10 comentario en “Roc, promesas cumplidas

  1. Puestos a parrafrasear esloganes prefiero, el de:

    «Busque, compare y si encuentra a alguien mejor, ¡VÓTELO!».

    Si así lo hicieran, se darian cuenta que Ricardo es la mejor opcion posible

  2. Ya lo dijo el dramaturgo griego Menandro, bienaventurado el que tiene talento y dinero porque empleará bien este último.

    En base a esta afirmación, obviamente nuestros actuales dirigentes locales del PSOE no deben ser unos prodigios de talento.

  3. De acuerdo a grandes rasgos con el artículo, creo que un cambio en el ayuntamiento vendría muy bien.
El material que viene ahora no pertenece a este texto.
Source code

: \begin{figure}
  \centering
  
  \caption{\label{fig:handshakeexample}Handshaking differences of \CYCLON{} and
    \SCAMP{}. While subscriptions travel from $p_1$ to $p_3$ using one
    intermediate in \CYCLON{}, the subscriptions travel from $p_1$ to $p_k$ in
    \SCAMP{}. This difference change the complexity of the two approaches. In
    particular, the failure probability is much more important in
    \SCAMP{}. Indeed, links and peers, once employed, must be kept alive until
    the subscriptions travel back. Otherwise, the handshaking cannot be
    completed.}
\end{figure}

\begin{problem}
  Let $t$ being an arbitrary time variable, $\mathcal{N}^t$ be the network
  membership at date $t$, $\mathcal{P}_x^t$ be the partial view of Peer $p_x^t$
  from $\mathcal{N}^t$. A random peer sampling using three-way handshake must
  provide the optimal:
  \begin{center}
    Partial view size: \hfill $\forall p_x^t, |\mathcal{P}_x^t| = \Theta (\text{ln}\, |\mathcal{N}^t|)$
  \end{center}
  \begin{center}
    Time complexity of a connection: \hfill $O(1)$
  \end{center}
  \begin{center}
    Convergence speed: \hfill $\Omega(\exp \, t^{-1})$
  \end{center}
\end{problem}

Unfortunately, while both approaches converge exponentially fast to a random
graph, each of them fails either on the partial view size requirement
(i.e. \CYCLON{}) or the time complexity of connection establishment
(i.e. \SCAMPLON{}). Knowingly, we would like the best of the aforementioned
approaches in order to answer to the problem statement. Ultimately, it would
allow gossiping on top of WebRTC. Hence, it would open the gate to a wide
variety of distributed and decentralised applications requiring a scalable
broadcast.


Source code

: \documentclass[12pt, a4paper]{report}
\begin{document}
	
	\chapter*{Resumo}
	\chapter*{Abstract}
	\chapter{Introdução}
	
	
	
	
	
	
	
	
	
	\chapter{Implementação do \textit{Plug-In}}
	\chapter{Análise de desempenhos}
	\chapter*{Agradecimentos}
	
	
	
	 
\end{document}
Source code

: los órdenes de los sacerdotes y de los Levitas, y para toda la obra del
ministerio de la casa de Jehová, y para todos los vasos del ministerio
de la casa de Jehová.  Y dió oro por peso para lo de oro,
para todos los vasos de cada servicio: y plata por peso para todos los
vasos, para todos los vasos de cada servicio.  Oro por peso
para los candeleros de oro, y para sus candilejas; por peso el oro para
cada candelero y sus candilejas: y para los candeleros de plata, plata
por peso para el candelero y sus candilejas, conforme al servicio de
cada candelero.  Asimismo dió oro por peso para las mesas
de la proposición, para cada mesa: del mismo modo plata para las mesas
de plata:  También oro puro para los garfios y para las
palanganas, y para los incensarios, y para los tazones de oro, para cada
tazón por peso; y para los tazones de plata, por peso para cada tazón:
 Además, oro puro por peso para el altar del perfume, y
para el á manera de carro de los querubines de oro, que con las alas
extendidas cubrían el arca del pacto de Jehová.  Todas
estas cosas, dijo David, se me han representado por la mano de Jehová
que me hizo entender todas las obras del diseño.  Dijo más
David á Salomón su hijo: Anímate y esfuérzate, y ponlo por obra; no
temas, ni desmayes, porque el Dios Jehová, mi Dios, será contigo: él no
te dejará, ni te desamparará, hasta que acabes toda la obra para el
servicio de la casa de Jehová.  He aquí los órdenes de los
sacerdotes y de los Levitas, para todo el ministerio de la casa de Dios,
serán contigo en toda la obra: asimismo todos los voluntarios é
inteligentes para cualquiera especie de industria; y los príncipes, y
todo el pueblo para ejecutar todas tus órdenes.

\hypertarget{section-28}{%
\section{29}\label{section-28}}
Nuevas personas, nuevas ideas, nuevas motivaciones… Así Mairena podría pasar de ser una parte del problema, a ser una parte de la solución!!!

    1. Gracias Jose, acabas de dar con otra palabra clave: motivación. La motivación es fundamental siempre pero no es estos tiempos es absolutamente imprescindible, y está claro de los años pueden desgastarla gravemente.

      Un saludo y gracias

  4. Así es Fran, ahora nadie tiene la culpa pero como indicas «la crisis que a nosotros nos afecta es la del ladrillo, fomentada durante años por la apuesta desmedida de los gobernantes de nivel local».

    Efectivamente aquí en Mairena el gobierno local socialista en políticas EFECTIVAS de creación de empleo no han hecho un esfuerzo en años.

    No pueden venir a decirnos ahora que son los más aptos para sacarnos de esta situación. Han demostrado que no.

    1. Así es Ricardo, pero ya poco se puede hacer, viendo cómo están nuestros vecinos, para camuflar que no era una «crisis global», sino particular. Muy particular.